What star rating does Bauer give the restaurant in the Joinery Beerhall + Rotisserie review below?

• _TEXT SHOWN_:
■ ■ ■

Joinery Beerhall + Rotisserie
In Sausalito, Michael Bauer heads to the new fast casual watering hole from the same people who bring you Fort Point Beer Co. and Mill Valley Beerworks. The Joinery Beerhall + Rotisserie has a “homey spirit,” Bauer says and the simple menu of roast chickens, salads and “carefully conceived” pub fare that “many people want on a casual night out.”
Bauer gives his stamp of approval on the brined and seasoned Mary’s rotisserie chickens, the “exceptional” fried chicken sandwich, an “exceptionally juicy” kielbasa and a dish of burrata piled on with sugar snap peas. Add it all up with “sharp” service and “reasonable” prices, and Bauer thinks the Joinery could surpass Fish as the popular spot for locals. Two and a half stars.

■ ■ ■

• _INPUT DATA_:
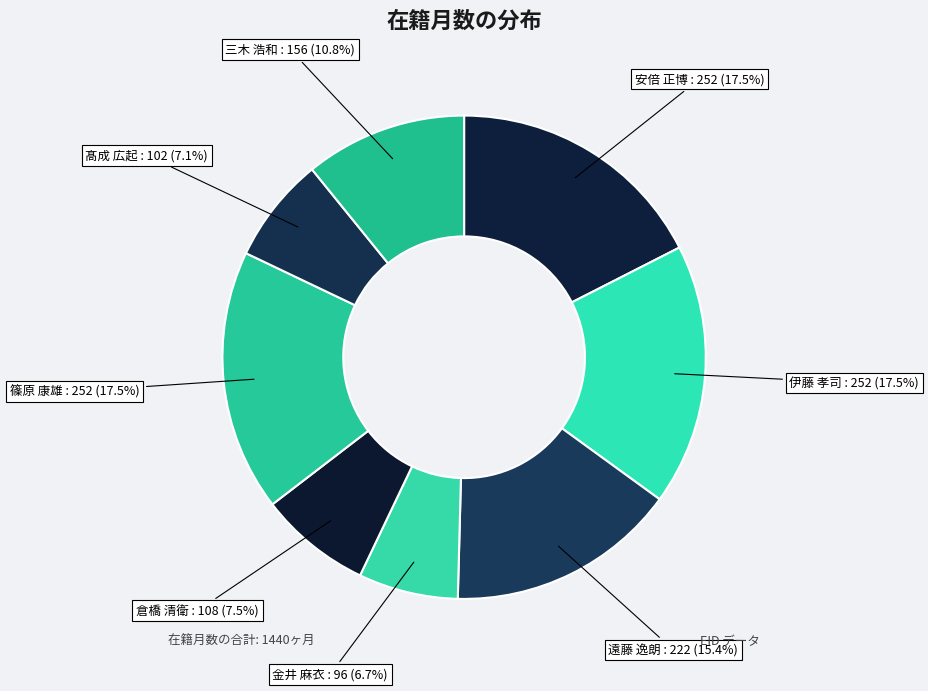

Does any single category account for the majority?

No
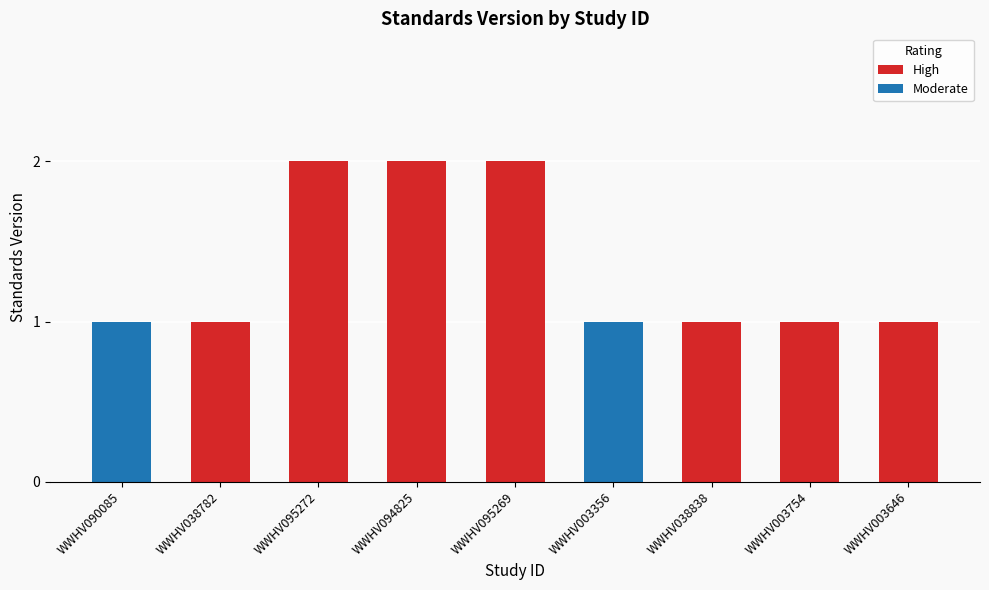

Where is the data nearest to the value 1?

WWHV090085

■ ■ ■

• _REPLY TO THE TASK_:
Two and a half stars.